• INSTRUCTIONS TO FOLLOW: Please retype the records below exactly, from the first line down to and including the line with "25: (50, 42, 0.85)".

• DATA SHOWN:
# # # #
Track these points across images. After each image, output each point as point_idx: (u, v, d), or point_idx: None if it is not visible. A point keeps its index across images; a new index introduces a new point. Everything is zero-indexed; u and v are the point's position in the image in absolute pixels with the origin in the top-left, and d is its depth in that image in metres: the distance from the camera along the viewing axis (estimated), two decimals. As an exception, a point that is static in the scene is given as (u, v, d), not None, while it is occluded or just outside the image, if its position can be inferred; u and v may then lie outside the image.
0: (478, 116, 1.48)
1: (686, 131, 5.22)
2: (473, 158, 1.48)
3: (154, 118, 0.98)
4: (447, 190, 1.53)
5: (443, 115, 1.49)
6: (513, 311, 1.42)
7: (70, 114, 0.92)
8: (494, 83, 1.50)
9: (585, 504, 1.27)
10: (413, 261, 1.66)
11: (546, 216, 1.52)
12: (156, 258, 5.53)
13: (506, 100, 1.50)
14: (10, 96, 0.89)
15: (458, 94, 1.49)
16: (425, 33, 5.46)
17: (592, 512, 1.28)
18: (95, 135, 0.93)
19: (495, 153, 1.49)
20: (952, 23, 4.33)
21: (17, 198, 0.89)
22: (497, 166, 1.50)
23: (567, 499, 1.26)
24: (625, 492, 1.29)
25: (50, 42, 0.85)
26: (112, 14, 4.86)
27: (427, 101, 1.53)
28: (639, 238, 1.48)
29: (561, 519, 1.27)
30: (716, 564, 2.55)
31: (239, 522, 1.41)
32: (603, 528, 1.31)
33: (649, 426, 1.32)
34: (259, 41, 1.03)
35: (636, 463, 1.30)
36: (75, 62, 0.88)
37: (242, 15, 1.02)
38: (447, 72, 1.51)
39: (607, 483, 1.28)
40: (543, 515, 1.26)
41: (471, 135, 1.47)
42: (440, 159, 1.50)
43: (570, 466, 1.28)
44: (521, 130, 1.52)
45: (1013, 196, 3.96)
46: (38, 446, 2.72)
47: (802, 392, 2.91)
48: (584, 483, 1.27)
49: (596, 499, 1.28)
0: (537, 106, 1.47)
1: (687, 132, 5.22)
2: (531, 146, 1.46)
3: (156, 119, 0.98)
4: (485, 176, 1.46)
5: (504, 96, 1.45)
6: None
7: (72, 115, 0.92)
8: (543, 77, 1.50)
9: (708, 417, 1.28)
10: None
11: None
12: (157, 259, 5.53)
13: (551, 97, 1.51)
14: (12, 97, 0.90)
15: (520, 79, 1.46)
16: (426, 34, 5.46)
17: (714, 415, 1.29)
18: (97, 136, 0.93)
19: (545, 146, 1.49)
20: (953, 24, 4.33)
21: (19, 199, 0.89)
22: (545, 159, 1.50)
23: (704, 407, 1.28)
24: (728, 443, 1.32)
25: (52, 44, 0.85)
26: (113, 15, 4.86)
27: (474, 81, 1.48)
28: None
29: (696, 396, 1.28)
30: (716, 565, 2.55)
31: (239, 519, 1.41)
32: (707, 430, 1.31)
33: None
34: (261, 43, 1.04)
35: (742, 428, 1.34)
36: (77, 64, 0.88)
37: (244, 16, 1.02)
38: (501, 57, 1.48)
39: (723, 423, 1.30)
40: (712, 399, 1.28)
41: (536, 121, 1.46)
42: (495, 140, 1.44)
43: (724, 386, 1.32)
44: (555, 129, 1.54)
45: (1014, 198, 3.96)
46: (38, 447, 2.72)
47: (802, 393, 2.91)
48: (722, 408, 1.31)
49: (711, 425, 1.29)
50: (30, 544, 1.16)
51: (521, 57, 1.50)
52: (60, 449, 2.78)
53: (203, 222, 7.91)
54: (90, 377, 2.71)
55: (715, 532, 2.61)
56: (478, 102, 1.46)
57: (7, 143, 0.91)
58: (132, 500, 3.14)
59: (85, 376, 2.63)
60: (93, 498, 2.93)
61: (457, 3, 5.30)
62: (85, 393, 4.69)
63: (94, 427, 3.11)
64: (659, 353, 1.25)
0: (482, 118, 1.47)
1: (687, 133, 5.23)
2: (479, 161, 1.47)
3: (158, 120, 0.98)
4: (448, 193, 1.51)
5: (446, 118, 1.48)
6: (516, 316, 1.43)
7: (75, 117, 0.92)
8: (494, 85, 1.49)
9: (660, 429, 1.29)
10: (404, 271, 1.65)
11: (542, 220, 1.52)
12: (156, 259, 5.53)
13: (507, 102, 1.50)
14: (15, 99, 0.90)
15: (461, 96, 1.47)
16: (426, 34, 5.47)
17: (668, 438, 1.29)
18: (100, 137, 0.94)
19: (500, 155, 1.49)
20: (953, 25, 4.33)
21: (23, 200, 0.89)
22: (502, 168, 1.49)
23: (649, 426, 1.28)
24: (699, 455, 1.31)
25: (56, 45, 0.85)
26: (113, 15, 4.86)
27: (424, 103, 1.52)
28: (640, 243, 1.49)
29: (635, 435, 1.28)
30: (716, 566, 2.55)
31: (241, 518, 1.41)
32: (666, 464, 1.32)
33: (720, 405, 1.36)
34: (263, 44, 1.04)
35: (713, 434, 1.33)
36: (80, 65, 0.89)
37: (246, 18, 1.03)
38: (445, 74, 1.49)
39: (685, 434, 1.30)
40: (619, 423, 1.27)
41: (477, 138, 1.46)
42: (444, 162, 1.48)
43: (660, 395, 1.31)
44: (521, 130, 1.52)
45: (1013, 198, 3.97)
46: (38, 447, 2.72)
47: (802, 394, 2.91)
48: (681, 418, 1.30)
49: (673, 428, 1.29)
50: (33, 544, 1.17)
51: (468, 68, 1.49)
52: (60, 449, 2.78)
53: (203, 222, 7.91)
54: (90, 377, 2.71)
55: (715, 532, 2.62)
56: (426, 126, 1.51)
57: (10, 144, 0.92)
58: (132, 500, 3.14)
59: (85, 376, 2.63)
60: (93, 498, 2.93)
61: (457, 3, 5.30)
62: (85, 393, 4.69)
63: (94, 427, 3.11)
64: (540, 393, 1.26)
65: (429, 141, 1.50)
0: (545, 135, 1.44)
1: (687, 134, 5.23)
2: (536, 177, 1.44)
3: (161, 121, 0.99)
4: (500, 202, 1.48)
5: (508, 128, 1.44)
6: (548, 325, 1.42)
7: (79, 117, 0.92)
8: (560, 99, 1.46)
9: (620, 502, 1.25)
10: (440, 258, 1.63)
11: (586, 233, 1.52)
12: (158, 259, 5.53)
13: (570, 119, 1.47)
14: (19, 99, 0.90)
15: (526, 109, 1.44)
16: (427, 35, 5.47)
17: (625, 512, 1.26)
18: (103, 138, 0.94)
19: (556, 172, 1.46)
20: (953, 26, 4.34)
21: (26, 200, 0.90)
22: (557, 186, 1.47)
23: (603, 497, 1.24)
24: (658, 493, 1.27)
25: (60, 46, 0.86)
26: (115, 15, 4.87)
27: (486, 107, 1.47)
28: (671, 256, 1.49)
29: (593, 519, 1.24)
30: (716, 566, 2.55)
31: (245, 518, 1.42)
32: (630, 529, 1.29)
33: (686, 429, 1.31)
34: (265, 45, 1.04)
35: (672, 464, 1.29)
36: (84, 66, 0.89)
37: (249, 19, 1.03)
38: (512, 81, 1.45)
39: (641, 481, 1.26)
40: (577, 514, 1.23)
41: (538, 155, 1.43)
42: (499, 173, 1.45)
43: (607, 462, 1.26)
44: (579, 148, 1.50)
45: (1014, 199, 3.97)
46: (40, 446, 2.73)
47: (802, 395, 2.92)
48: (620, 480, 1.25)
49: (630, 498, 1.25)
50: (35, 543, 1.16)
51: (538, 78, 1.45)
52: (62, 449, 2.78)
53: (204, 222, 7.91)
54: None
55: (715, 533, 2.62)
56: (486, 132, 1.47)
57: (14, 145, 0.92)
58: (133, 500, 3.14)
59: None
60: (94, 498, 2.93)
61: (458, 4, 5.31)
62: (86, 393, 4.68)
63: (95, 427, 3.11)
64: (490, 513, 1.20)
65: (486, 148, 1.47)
# # # #
• YOUR RESPONSE:
Track these points across images. After each image, output each point as point_idx: (u, v, d), or point_idx: None if it is not visible. A point keeps its index across images; a new index introduces a new point. Everything is zero-indexed; u and v are the point's position in the image in absolute pixels with the origin in the top-left, and d is its depth in that image in metres: the distance from the camera along the viewing axis (estimated), two decimals. As an exception, a point that is static in the scene is given as (u, v, d), not None, while it is occluded or just outside the image, if its position can be inferred; u and v may then lie outside the image.
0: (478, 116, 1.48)
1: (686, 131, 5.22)
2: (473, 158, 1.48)
3: (154, 118, 0.98)
4: (447, 190, 1.53)
5: (443, 115, 1.49)
6: (513, 311, 1.42)
7: (70, 114, 0.92)
8: (494, 83, 1.50)
9: (585, 504, 1.27)
10: (413, 261, 1.66)
11: (546, 216, 1.52)
12: (156, 258, 5.53)
13: (506, 100, 1.50)
14: (10, 96, 0.89)
15: (458, 94, 1.49)
16: (425, 33, 5.46)
17: (592, 512, 1.28)
18: (95, 135, 0.93)
19: (495, 153, 1.49)
20: (952, 23, 4.33)
21: (17, 198, 0.89)
22: (497, 166, 1.50)
23: (567, 499, 1.26)
24: (625, 492, 1.29)
25: (50, 42, 0.85)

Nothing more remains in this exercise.